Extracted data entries
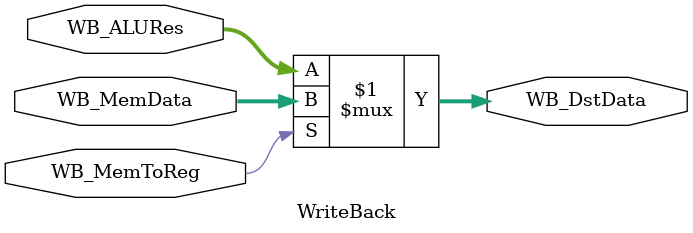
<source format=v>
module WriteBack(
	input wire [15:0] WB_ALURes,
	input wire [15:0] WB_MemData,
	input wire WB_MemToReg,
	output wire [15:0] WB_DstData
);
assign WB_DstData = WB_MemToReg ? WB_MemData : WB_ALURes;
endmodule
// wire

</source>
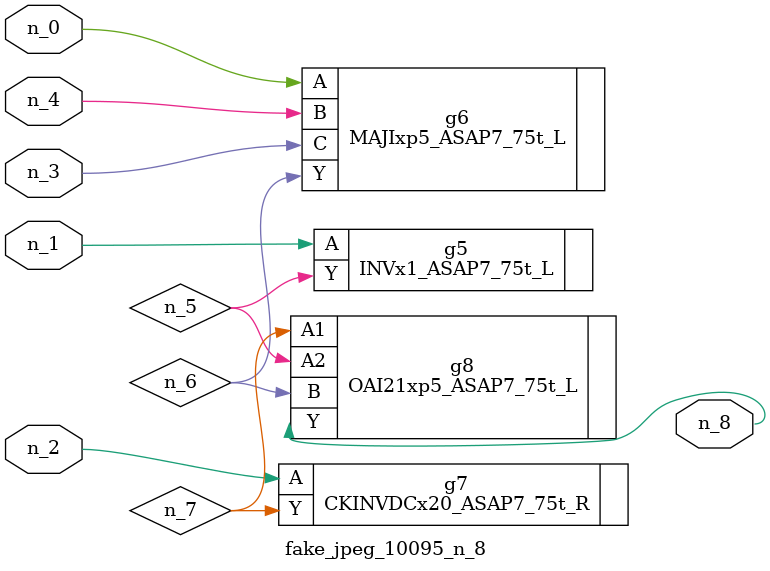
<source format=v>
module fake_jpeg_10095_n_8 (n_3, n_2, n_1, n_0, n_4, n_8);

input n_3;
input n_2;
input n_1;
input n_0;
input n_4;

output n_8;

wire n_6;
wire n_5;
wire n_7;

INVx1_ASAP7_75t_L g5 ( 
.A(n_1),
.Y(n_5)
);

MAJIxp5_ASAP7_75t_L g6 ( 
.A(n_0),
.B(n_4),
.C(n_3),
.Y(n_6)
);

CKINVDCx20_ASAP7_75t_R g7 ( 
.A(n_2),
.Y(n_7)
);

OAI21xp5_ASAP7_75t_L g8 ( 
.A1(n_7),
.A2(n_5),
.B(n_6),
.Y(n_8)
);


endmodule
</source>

==

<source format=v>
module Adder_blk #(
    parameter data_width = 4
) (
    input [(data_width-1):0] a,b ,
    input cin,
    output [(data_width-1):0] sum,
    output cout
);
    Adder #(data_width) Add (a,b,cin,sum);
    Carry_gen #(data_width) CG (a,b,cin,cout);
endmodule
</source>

DIRECTIVE →
Scan the entries above for the word "input" and collect each line holding it.

TASK SOLUTION →
	input wire [15:0] WB_ALURes,
	input wire [15:0] WB_MemData,
	input wire WB_MemToReg,
input n_3;
input n_2;
input n_1;
input n_0;
input n_4;
    input [(data_width-1):0] a,b ,
    input cin,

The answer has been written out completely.